● **PASSAGE TO READ**
- Opening Delimiter -

2. Materials and Methods
Study Design and Population
We conducted a prospective dual-center cohort study including consecutive patients who underwent CTO PCI via transradial access at two high-volume tertiary centers with dedicated CTO programs between January 2015 and October 2019. A total of 405 CTO PCI procedures were screened. All femoral-access cases were excluded, and only patients treated exclusively via transradial access were eligible for inclusion. The indication for CTO PCI was in accordance with contemporary myocardial revascularization guidelines, including refractory angina despite optimal medical therapy or documentation of a large ischemic area in the territory of the occluded vessel [22]. Patients were eligible if (1) the target lesion met CTO criteria and (2) the procedure was technically successful via a transradial approach. Baseline demographics, laboratory, echocardiographic, angiographic, and stent-related data were prospectively collected and verified from institutional records. Before discharge, radial artery patency was assessed clinically, and duplex ultrasound was performed when abnormalities were suspected. All surviving patients completed follow-up to 5 years through outpatient visits and/or direct contact. Written informed consent was obtained from all patients, and the institutional ethics committee approved the study.
Definitions
CTO was defined as a coronary occlusion with TIMI 0 flow and estimated occlusion duration ≥3 months based on clinical history and/or prior angiography. CTO complexity was assessed using standard angiographic features and summarized using the J-CTO score.
Technical success was defined as restoration of antegrade flow with residual stenosis <30% in the treated segment and TIMI 3 flow, without in-hospital major adverse events requiring urgent reintervention.
Access-site complications were recorded using standard definitions and categorized as clinically relevant vascular events, consistent with registry-based definitions [3].
Data Collection and Procedural Characteristics
Baseline demographics, cardiovascular risk factors, comorbidities (including diabetes mellitus and chronic kidney disease), LVEF, angiographic findings (including multivessel disease and CTO complexity), and procedural characteristics were recorded in institutional databases and verified from medical records. Procedural variables included use of a retrograde strategy, total implanted stent length, and periprocedural complications. Access-site complications were adjudicated using standard criteria and classified as clinically relevant vascular events.

- Closing Delimiter -

● **TASK LIST**
(a) Repeat the stretch of the methods passage from "Technical success was" through "requiring urgent reintervention.".
(b) Please write the next part of the methods passage, continuing after its final sentence.

(Stored data entries)
- Opening Delimiter -

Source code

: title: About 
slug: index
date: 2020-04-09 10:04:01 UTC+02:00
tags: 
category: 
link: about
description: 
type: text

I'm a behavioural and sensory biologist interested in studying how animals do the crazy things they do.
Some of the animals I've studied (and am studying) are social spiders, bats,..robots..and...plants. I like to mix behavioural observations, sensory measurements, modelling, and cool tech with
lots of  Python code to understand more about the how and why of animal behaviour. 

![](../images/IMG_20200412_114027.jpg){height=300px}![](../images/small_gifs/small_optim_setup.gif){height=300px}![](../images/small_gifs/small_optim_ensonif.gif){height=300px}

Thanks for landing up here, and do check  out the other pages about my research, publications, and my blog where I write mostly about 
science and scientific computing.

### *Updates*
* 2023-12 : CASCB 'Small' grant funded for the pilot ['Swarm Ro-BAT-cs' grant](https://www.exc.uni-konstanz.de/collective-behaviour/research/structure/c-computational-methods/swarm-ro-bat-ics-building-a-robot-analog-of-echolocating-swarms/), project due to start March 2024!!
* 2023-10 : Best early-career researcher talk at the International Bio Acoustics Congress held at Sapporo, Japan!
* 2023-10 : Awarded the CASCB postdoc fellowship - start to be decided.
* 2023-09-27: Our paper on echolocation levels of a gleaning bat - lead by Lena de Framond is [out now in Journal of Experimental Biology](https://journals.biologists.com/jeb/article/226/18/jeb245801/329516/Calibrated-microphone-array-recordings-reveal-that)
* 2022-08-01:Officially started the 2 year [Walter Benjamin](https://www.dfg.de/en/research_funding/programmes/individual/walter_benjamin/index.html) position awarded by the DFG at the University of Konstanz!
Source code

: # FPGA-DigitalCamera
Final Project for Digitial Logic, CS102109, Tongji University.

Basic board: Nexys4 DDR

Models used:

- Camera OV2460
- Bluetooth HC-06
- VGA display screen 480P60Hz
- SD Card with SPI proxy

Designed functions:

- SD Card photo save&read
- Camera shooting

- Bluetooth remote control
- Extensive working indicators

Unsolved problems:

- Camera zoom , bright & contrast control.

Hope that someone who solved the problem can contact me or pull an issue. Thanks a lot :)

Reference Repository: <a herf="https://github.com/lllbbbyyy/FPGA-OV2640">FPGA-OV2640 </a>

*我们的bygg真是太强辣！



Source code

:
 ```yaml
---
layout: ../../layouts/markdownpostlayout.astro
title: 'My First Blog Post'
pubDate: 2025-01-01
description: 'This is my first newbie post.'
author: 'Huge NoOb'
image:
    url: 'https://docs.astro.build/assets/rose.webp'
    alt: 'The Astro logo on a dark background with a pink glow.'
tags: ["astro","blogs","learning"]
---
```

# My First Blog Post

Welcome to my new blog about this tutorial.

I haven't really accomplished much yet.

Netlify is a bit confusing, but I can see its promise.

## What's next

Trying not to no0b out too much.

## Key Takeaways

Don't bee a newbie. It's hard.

- Closing Delimiter -

● **PER-TASK ANSWERS**
(a)
Technical success was defined as restoration of antegrade flow with residual stenosis <30% in the treated segment and TIMI 3 flow, without in-hospital major adverse events requiring urgent reintervention.

(b)
Endpoints and Follow-Up
The primary endpoint was MACCE, defined as a composite of all-cause death, non-fatal myocardial infarction, target vessel revascularization, and stroke/transient ischemic attack.
Clinical follow-up was obtained from hospital records, scheduled outpatient assessments, and direct contact according to local practice. Complete 5-year follow-up was available for all surviving patients. Causes of death were adjudicated on the basis of the available clinical documentation.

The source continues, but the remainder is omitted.